What’s more, our remaining housing stock near the airport is downright dangerous for habitation because of the F-35. The Air Force says nearly 3000 affordable homes in South Burlington and neighboring cities and towns are “unsuitable for residential use” because the military jets are so loud that repeated exposure can cause hearing loss and impair “reading, attention, problem solving, and memory” of the 1,300 children who live in those homes.
By keeping 44 acres of central-city land bereft of housing and by rendering 3000 existing homes dangerous for children, the F-35 forces sprawl—building houses away from the city center, in open fields. For example, the 32-house development proposed in the grassland bird habitat within the Wheeler Nature Park. Neighbors, including me, are fighting that development in court right now.
The Air Force admits that the noise burden falls disproportionately on working class and people of color families.
The F-35 is also a climate catastrophe: Each F-35 burns 22 gallons a minute. The F-35 training emits as much CO2 into the atmosphere as all the regularly scheduled civilian airliner flights at the airport combined.
This all means that training flights with the F-35 in our city location is a house destroyer, jobs eradicator, child abuser, climate and environment wrecker, and it discriminates based on race and class.
More solutions are certainly needed for each of these issues.
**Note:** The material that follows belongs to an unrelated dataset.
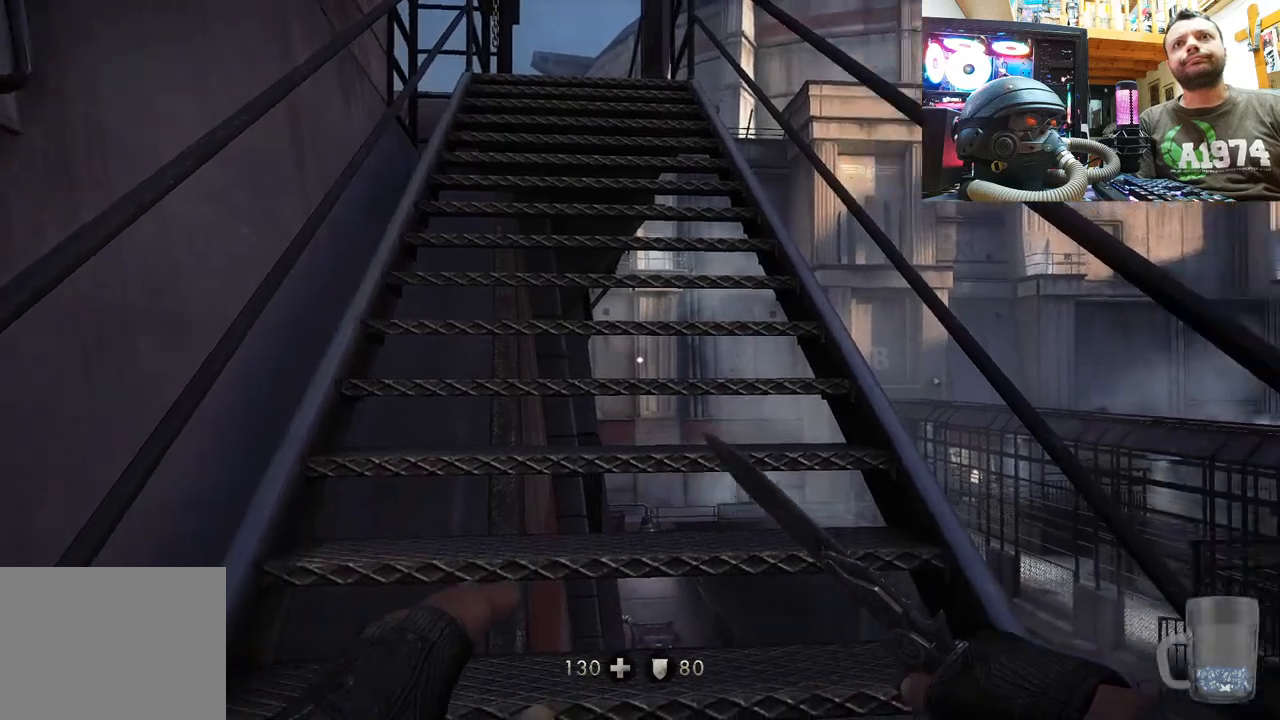
{"buttons": [], "left_stick": "center", "right_stick": "up-right", "events": [[400, "right_stick", "up-right"]]}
But just one measure is essential to improve each of them: halting the F-35 training at the airport in our city.
And there is no downside from F-35 relocation. Jobs may move but they won’t be lost.
The City Council has the power
Fortunately, our city council has the power. The constitution and federal law delegate to the states the authority to control the training of their own state national guards. Vermont law delegates to the cities, towns, and villages the power “to regulate the operation and use of vehicles of every kind” to promote “the public health, safety, welfare, and convenience” of the people. Including by adopting and enforcing ordinances.
Our city can and must use that power. Doing so will ensure that the military’s own regulations are respected and enforced to protect our families and our children.